After he left I lit a cigaret. It was cool and dim in the booth.
A flat, nasal voice broke into the quiet. “Heard you was looking for Ann.”
I looked up to see the blond boy Koch had beaten in the station. My fingers tightened on the glass. “You know where she is?”
“Nah. I just got outa jail.” His tone held boredom and disgust. His eyes, the color of faded blue jeans, had the same defensive alertness I’d seen in Richard. Except for a skinned nose, he seemed undamaged, and his heavy shoes were rounded and scuffed at the toes.
“I just thought …” He shoved his hands into the pockets of khaki pants and looked down, conscious of my scrutiny. “If you find her will you tell her I said good-bye? I been advised to leave this town, but I gotta get gas money for the old hoopee first.”
“Sit down if you want to,” I said, waving across the booth.
He slid quickly into the booth and grinned at me. “I been looking for some of my old drinking buddies to borrow some gas money from.

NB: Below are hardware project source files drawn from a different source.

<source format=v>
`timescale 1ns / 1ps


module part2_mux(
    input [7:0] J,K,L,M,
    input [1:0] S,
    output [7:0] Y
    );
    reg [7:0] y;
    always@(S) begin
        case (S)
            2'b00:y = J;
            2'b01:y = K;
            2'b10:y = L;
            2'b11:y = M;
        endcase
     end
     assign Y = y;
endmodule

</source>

That lousy judge musta looked in my billfold because the fine took all I had.”
I saw him glance at the untouched beer and slid it across to him. “Take it all. I don’t drink beer.”

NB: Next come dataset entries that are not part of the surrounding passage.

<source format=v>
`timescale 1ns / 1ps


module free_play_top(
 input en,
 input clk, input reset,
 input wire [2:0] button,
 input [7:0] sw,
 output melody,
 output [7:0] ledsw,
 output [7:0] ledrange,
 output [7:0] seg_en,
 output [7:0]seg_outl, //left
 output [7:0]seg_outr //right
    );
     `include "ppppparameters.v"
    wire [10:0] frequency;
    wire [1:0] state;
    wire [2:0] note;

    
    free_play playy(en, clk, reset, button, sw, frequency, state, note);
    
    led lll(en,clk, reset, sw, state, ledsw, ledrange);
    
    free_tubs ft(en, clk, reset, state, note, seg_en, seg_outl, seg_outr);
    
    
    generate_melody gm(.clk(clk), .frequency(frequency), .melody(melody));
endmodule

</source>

“Yeah?” His eyes narrowed. “I saw you before some place.” He shrugged, tipped the bottle and drank in huge swallows then he set the bottle down and belched, his face slack. “Ooops, sorry. You forget manners in the coop.”
“How long have you been going with Ann?”
“Year, when I’m in town.” He tipped the beer glass with the rim of his bottle and watched the pale liquid run down the side, filling the glass without foam. He grinned up at me. “I like Ann. She’s a real kick in the pants on a party. But I gotta say this—if you’re gonna buy beer for all her friends, you better carry a lot of money.”

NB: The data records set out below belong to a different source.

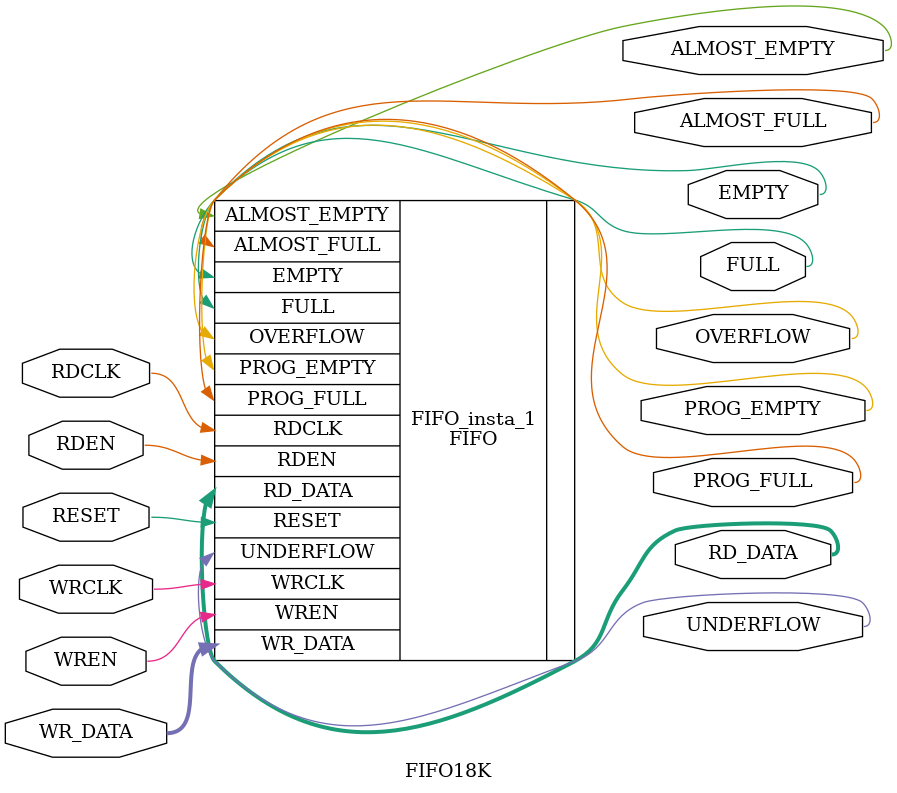
<source format=v>

module FIFO18K #(
    parameter   DATA_WIDTH          = 18,                  // Data Width of FIFO from 1, 2, 4, 9, 18
    parameter   SYNC_FIFO           = "TRUE",              // Synchronous or Asynchronous FIFO "TRUE"/"FALSE"
    parameter   PROG_FULL_THRESH    = 12'b100000000000,    // Threshold indicating that the FIFO buffer is considered Full
    parameter   PROG_EMPTY_THRESH   = 12'b111111111100     // Threshold indicating that the FIFO buffer is considered Empty
)
(
    input wire  [DATA_WIDTH-1:0] WR_DATA,                  // 18-bits Data coming inside FIFO
    output wire [DATA_WIDTH-1:0] RD_DATA,                  // 18-bits Data coming out from FIFO
    output wire EMPTY,                                     // 1-bit output: Empty Flag
    output wire FULL,                                      // 1-bit output: Full Flag
    output wire OVERFLOW,                                  // 1-bit output: Overflow Flag 
    output wire UNDERFLOW,                                 // 1-bit output: Underflow Flag
    input wire  RDEN,                                      // 1-bit input:  Read Enable
    input wire  WREN,                                      // 1-bit input:  Write Enable
    output wire ALMOST_EMPTY,                              // 1-bit output: This Flag is asserted when FIFO contains EMPTY plus one data words.
    output wire ALMOST_FULL,                               // 1-bit output: This Flag is asserted when FIFO contains FULL minus one data words.
    output wire PROG_EMPTY,                                // 1-bit output: Empty Watermark Flag
    output wire PROG_FULL,                                 // 1-bit output: Full Watermark Flag
    input wire  WRCLK,                                     // 1-bit input:  Write Clock
    input wire  RDCLK,                                     // 1-bit input:  Read Clock
    input wire  RESET                                      // 1-bit input:  Active Low Synchronous Reset
);

initial 
begin
    if (!(DATA_WIDTH == 1 || DATA_WIDTH == 2 || DATA_WIDTH == 4 || DATA_WIDTH == 9 || DATA_WIDTH == 18)) 
        begin
        $error("Incorrect DATA_WIDTH: %0d\nEnter valid DATA_WIDTH: 1, 2, 4, 8, 9, 18", DATA_WIDTH);
        $finish;
        end
end

FIFO #(
    .DATA_WIDTH(DATA_WIDTH),
    .SYNC_FIFO(SYNC_FIFO),
    .PROG_FULL_THRESH(PROG_FULL_THRESH),
    .PROG_EMPTY_THRESH(PROG_EMPTY_THRESH)
)
FIFO_insta_1(
    .WR_DATA(WR_DATA),
    .RD_DATA(RD_DATA),
    .EMPTY(EMPTY),
    .FULL(FULL),
    .ALMOST_EMPTY(ALMOST_EMPTY),
    .ALMOST_FULL(ALMOST_FULL),
    .PROG_EMPTY(PROG_EMPTY),
    .PROG_FULL(PROG_FULL),
    .OVERFLOW(OVERFLOW),
    .UNDERFLOW(UNDERFLOW),
    .RDEN(RDEN),
    .WREN(WREN),
    .WRCLK(WRCLK),
    .RDCLK(RDCLK),
    .RESET(RESET)
);
endmodule
</source>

“I know.” I was no longer surprised at Ann’s far-reaching reputation for “friendliness.” “But she had one particular boy friend didn’t she?”
“Now, that”—he pointed his finger at me—“is something I’d like to know myself. We’d be having a helluva time for a few days—you know Ann never held nothing back. Then one day she’d just not show up for a date. Four-five days later she’d look me up and say she’d been out of town, and if I’d ask no questions I’d hear no lies. Now I figure”—he pointed again—“Ann’s got s
ome married john on the hook. When he can break loose from his old lady, he calls Ann up and she takes off like a speckled bird. Saturday night she did it right in the middle of a date.”
“What time?”
“Ten-thirty.”
That would have been right after I saw her at the Barn. “Did you see her talk to anyone?”
The boy shook his head and looked down at his glass. “I don’t guess I’ll see her again. I ain’t coming back here while that fat lieutenant is alive. He got mad when I wouldn’t sign a complaint against that guy for taking my car.”
Richard. I felt a surge of warmth for the boy. “You don’t think he took it?”
“Yeah, he probably did. But I been in too many jails myself to go around puttin’ other guys in. Hell, I got the car back undamaged, except it only had about a teacupful of gas left.”
“Did you see him in jail?”
“No. They got him in a segregated cell. I been in ‘em. You don’t see nobody, don’t talk to nobody.”
As he talked I kept seeing Richard as he’d looked when he came into the interrogation room, wary and uncertain. And I saw Koch’s face, purple with anger.
The blond boy had a theory about guys like Koch, he said. They marked drifters like him down in their books as guys to arrest when the public yells for blood. If it wasn’t for guys like him, three-fourths of the crimes in the country would be on the books unsolved.
Actually, he said, he’d been damn glad to get off with a twenty-eight dollar fine after he heard about the rape. He said he felt sorry as hell for the guy they’d charged this morning because he had him figured for a patsy.
“I know he is,” I said.
“You know?” He squinted at me, then slapped his forehead. “Jesus! I musta been drunk Saturday night. You were in there when that fat bastard was pounding on me. You’re the gal, right?”
I nodded.
“And you know the guy didn’t do it?” He shook his head in wonder. “Then why is he in jail?”
“I—” There was no point in telling the whole, complicated story. “They dont’ believe me.”